To make the marinade:
A chunk of ginger (crushed), 4 cloves of garlic (crushed/chopped), 5 tablespoons of honey, 5 tblespns light soy sauce, 3 dark soy, 3 hoi-sin sauce, 3 tblespn sugar, a teaspoon of 5 spice powder and about half a tumbler of Shaoxing Rice Wine. Chuck everything into a pan and make sure all the stuff is mixed together.
You'll need 2 pork loin cylindrical cut things and a dish that just fits the two of them leaving enough room to put the marinade in to at least half cover them. Pour the marinade over, and turn the pork onto its other side after 4 hours. Baste liberally with marinade just before cooking. To cook, heat oven to gas mark 7 (5 if fan assisted) and cook for 20 minutes. I cook it using a baking dish with a centimetre of water in, wire rack over the top and the pork on that, helps keep it tender. Turn it over and cook the other side for a further 20 minutes, turning temp down to gm 5 (or 3 if fan assisted).
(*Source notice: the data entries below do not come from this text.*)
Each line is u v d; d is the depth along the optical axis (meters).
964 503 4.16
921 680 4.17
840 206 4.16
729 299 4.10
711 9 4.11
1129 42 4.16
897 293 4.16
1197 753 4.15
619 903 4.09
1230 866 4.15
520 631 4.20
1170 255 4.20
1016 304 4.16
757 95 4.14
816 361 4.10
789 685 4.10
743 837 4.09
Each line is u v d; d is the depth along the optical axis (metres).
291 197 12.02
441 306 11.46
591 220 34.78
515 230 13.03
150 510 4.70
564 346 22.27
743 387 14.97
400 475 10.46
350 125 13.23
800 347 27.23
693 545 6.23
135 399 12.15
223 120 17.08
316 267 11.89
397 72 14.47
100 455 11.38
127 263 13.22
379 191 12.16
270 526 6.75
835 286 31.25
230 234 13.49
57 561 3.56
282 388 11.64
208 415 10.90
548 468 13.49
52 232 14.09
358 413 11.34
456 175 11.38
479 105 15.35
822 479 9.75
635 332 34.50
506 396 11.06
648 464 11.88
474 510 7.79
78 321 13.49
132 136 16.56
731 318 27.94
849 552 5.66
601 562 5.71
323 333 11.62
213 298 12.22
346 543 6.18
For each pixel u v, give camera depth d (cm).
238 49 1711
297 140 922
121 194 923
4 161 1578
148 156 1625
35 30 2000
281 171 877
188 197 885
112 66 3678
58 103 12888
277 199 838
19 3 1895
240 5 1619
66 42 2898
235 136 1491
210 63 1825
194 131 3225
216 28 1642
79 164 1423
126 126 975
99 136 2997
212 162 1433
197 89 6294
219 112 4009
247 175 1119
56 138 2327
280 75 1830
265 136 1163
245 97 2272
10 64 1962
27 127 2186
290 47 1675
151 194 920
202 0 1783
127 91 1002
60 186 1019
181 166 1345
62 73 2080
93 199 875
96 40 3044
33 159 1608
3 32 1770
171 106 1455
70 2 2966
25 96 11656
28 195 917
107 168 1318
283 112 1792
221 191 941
Then if you want to, you can make a glaze (makes it deliciouserer). Stir in a ramekin or something a teaspoon of oil, tablespoon of dark soy and tablespoon of honey until its a single semi-thick, very sticky sauce. Coat pork with this stuff, put pork under the grill for 10 mins at a medium heat, turning as appropriate.
Freezes brilliantly, cut up into small pieces it's great in sweet dim sum dumplings. I've had great success with it, hope you do as well if you decide to try it.